Document section:
=====

In subcritical conditions, the CO₂ cycle works similarly as traditional Freon systems, as its high-side pressure and temperature are not independent in the two-phase region. So the experience in Freon systems can be used for reference. When the external temperature exceeds the CO₂ critical temperatures of 30.85 °C, the transcritical CO₂ cycle must be adopted to overcome this shortcoming. Unlike the subcritical vapour compression cycles, the high-side pressure and temperature of transcritical CO₂ cycle are independent and affected each other in operation, which increases the difficulty of operating condition control. The opening degree of throttling valve can be controlled accurately and rapidly, such as electronic expansion and electronic backpressure valves, which were suitable to regulate the operation of transcritical CO₂ plants and applied widely in the market. In the experiment of evaluating a model-free real-time optimization and control strategy proposed by Peñarrocha et al., two electronic expansion valves (controlled by a PI controller) carried on the precise real-time control to the high-side pressure according to the feedback signal of compression power [18]. However, it is difficult for an expander. The driving force of expander only comes from the high and low pressure difference of transcritical CO₂ cycle. The interaction among many factors involved in the operation of expander, such as the pressure difference between high side and low side, the inlet temperature of expander, the consumption of expansion work, the mass flow rate, is bound to lead to weak regulation ability that restricts its popularization to the market.

Therefore, the quantification of working characteristics for transcritical CO₂ in different parameters is needed to find the appropriate control accuracy or method. Many researchers, such as Robinson [4], Yang [5,6], Cho [7], Cecchinato [19], have studied the effects of parameters on COP for different transcritical CO₂ cycles including single- and two-stage cycles with or without an expander. However, only trends of COP variations with parameters are presented. It is necessary to understand the effect extent of parameters on the CO₂ cycle performance, which are essential on the operation control and design of the CO₂ systems. Therefore, in this paper, a quantitative analysis of the effect of parameters on COP is done by relative sensitivity in three typical expander-based transcritical CO₂ cycles.

=====

Material provided:
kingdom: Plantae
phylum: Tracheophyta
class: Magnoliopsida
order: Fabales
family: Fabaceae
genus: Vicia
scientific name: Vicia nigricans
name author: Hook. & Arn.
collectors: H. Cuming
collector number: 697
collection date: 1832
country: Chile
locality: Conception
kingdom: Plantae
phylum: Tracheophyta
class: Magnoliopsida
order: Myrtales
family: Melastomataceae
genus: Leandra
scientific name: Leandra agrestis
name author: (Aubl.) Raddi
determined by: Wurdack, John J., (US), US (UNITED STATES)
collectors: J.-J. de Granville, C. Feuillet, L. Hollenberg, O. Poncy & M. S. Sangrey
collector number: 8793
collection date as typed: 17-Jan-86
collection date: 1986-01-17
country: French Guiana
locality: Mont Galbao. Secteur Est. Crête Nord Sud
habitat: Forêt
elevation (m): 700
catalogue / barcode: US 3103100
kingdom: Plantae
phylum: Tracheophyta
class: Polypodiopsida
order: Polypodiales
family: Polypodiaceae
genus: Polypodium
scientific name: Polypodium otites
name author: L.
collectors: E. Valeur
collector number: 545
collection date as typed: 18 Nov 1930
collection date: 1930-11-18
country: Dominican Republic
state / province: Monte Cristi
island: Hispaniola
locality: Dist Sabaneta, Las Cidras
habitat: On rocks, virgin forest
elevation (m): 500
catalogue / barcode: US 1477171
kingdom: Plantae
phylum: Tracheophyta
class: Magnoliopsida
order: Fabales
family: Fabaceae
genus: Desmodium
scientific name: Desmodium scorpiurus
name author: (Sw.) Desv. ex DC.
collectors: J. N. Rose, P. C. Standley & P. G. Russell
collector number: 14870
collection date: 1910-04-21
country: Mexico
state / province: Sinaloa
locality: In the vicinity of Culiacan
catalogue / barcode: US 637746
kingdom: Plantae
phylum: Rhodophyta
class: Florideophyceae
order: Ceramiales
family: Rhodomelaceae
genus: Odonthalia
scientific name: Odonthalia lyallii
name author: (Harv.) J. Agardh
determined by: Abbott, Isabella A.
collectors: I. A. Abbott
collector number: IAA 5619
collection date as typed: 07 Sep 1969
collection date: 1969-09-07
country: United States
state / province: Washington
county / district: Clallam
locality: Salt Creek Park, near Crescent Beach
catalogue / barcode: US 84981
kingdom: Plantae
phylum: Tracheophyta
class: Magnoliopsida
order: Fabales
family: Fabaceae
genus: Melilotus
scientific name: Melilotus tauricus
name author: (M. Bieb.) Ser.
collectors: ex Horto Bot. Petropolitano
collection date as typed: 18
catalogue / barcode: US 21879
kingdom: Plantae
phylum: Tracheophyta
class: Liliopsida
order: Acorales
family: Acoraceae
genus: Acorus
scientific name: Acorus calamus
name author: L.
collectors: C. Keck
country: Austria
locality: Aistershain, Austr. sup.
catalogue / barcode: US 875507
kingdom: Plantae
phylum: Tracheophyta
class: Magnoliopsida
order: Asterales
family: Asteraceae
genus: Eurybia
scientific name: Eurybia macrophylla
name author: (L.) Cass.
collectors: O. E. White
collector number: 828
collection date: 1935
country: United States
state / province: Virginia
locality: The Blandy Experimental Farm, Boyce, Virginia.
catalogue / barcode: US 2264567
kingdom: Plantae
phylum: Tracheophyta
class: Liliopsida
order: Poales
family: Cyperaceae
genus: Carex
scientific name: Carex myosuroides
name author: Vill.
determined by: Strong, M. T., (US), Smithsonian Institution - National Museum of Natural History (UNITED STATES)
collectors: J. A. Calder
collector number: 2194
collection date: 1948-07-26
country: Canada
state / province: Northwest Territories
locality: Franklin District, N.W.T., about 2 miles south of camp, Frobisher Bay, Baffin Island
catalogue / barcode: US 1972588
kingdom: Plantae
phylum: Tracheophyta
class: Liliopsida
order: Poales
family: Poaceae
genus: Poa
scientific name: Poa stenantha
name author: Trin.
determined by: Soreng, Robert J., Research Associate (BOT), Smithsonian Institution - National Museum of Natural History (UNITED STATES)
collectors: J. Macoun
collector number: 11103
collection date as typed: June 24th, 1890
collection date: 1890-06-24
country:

=====

Required actions:
1. The passage on transcritical CO₂ cycles lists factors whose interaction affects how an expander operates. Name each of them.
2. Translate this sentence from the passage on transcritical CO₂ cycles into French: "The driving force of expander only comes from the high and low pressure difference of transcritical CO₂ cycle."

Exercise answers:
1.
- the pressure difference between the high side and the low side
- the inlet temperature of the expander
- the consumption of expansion work
- the mass flow rate

2. La force motrice du détendeur provient uniquement de la différence entre la haute et la basse pression du cycle transcritique au CO₂.